[Opening EXERCISE MATERIALS section]

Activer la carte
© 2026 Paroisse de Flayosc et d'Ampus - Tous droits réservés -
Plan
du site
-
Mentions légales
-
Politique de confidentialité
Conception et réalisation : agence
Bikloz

[Closing EXERCISE MATERIALS section]
[Opening EXERCISE MATERIALS section]

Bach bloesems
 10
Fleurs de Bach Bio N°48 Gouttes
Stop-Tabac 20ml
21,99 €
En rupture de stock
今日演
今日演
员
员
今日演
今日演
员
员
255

[Closing EXERCISE MATERIALS section]

* [REQUIRED ACTION]: Return every line of the preceding records in which the word "Bach" appears.

* [WRITTEN ANSWER]:
Bach bloesems
Fleurs de Bach Bio N°48 Gouttes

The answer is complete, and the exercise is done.